§ **Brief**
One figure is wanted here: how many lines in the entries hold the word "index".

§ **Records for the task**
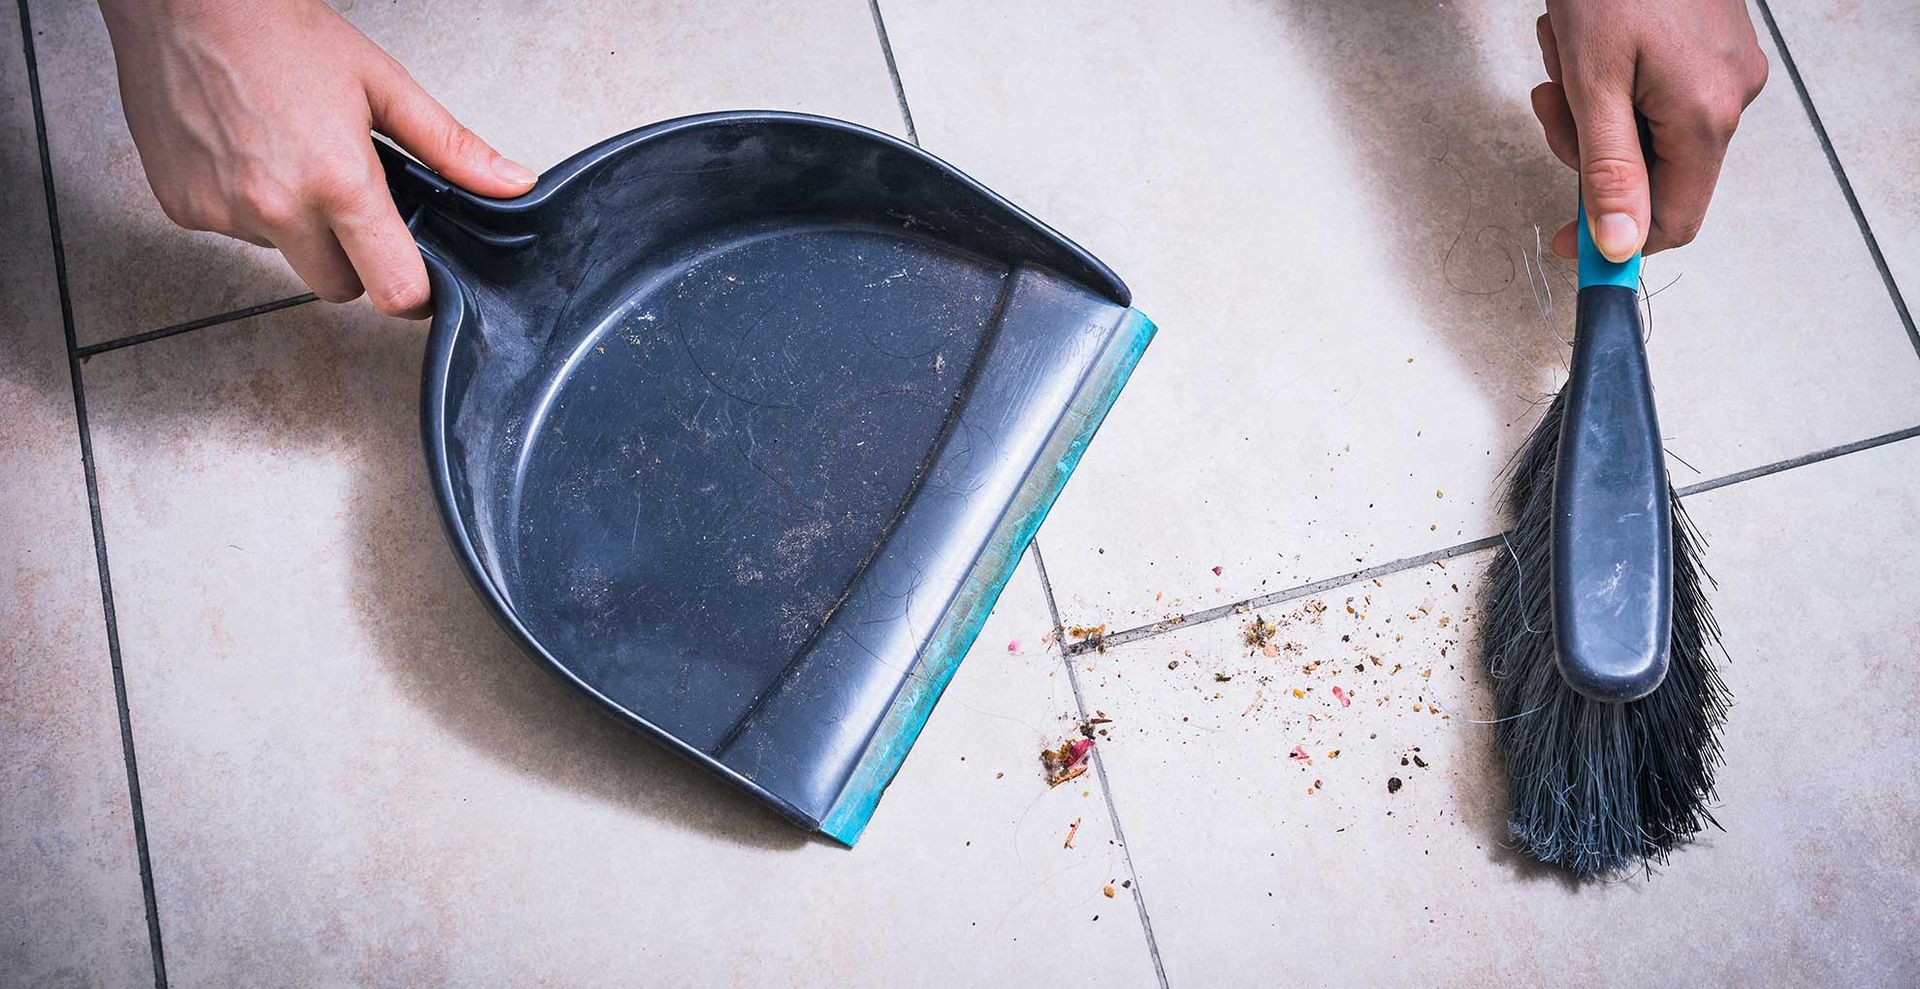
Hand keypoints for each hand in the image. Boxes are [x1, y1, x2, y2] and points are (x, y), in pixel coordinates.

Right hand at [99, 0, 534, 317]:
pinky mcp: (181, 209)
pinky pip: (235, 233)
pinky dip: (247, 208)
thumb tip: (512, 185)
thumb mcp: (384, 85)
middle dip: (355, 259)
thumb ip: (452, 148)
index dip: (414, 291)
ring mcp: (222, 212)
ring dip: (297, 228)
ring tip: (291, 156)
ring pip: (285, 258)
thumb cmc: (279, 32)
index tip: (418, 273)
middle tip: (350, 200)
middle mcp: (276, 207)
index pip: (394, 291)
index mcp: (337, 182)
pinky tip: (248, 154)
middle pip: (338, 287)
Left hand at [1531, 0, 1768, 260]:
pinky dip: (1611, 81)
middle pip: (1653, 174)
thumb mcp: (1593, 84)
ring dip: (1592, 108)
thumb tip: (1616, 246)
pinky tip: (1590, 40)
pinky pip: (1654, 95)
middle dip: (1589, 148)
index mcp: (1707, 115)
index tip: (1564, 240)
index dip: (1614, 239)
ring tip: (1568, 54)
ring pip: (1645, 132)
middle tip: (1553, 100)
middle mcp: (1731, 97)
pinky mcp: (1713, 50)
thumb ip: (1607, 170)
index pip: (1672, 220)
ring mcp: (1726, 71)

§ **Answer to this problem**
8